Burbank Fire, along with Glendale and Pasadena Fire departments,
is one of the original agencies to be serviced by the Verdugo Fire
Communications Center. The communication between the cities, large or
small, is beneficial for all, Burbank Fire Chief Mike Davis said.
“We are all strongly supportive of the publication simply because
it’s something that benefits us all,” Davis said. “Whatever
information comes out of, say, Monrovia, we can attach an amount of
importance to it. But at least we know what it is.”
The bulletin brings news about Burbank Fire’s recent renovations
at its training center. It also lays out Glendale’s experiences with
controlled goat-grazing and the department’s new water tenders,
vehicles that transport water to areas where no natural or man-made
resources are available.
The information is invaluable to smaller fire departments, such as
one-station department San Marino, which does not have its own
training center or the funding to buy new equipment.
“There are nearly 20 different aid agreements among the 11
cities,” Glendale Fire Chief Chris Gray said. “We’re in the process
of trying to cut that down into one, so each community has automatic
aid agreement with the other 10 cities.
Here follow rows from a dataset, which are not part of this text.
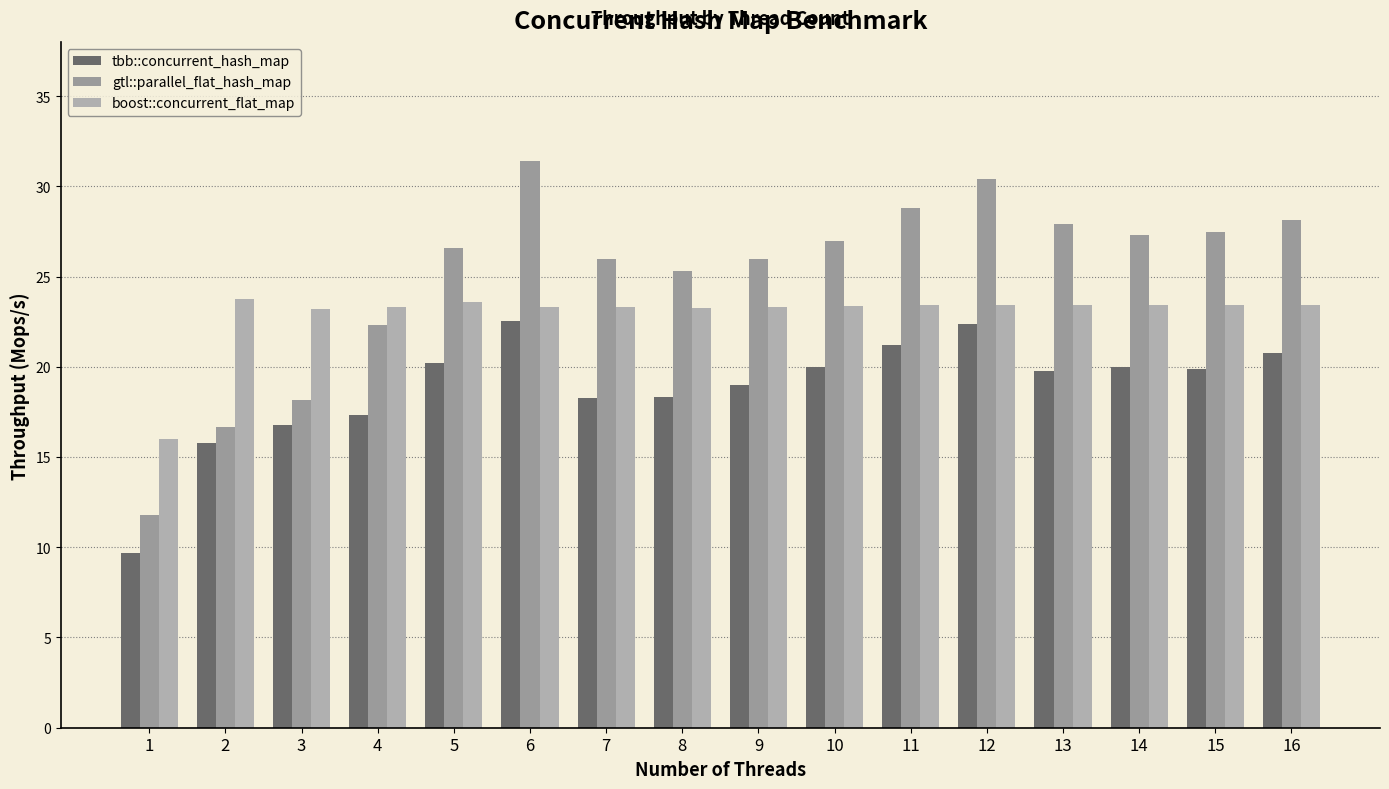

The boost::concurrent_flat_map series shows 23.4 at 15. True or false?

True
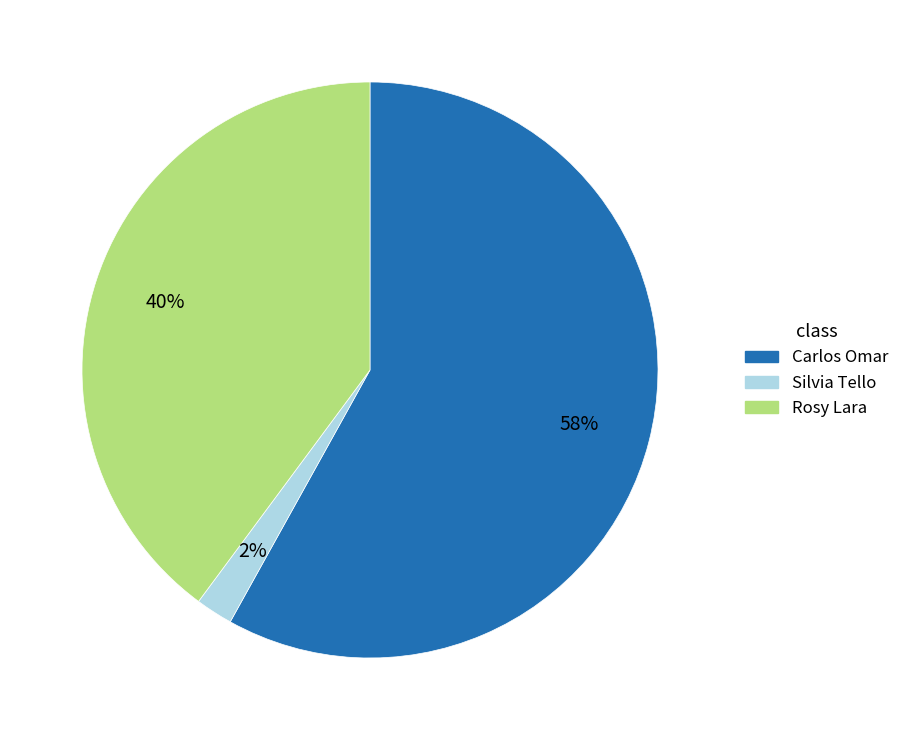

Is it true that Rosy Lara is 40% of the pie?

True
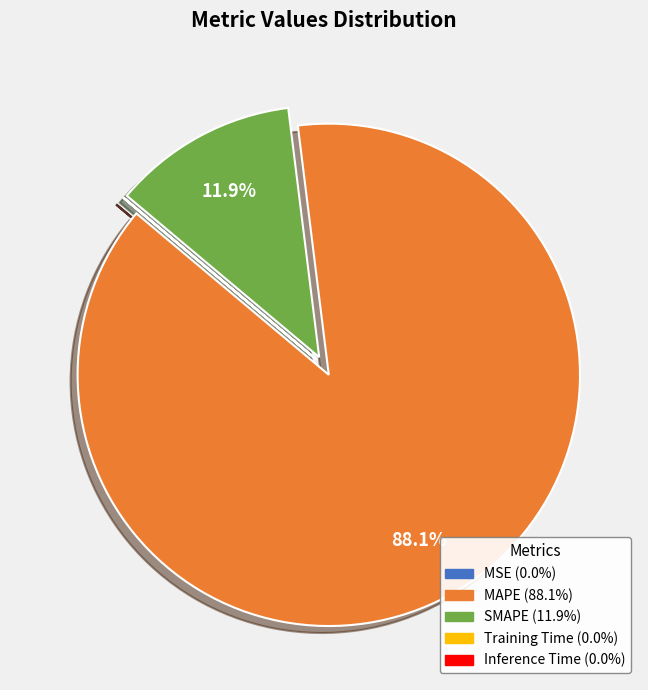

Which slice is the largest?

MAPE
It’s so we can function as
one large agency.”
Such an effort has never been attempted in the past, Gray said.
Departments would generally talk only at calls for service or during
training, he said.
“Sharing information, sharing news, doing it electronically -- we
don’t have printing costs,” he said. “It’s very economical, everyone
can see what everyone is doing. We can issue policies,
standardization -- it gets everyone on the same page.”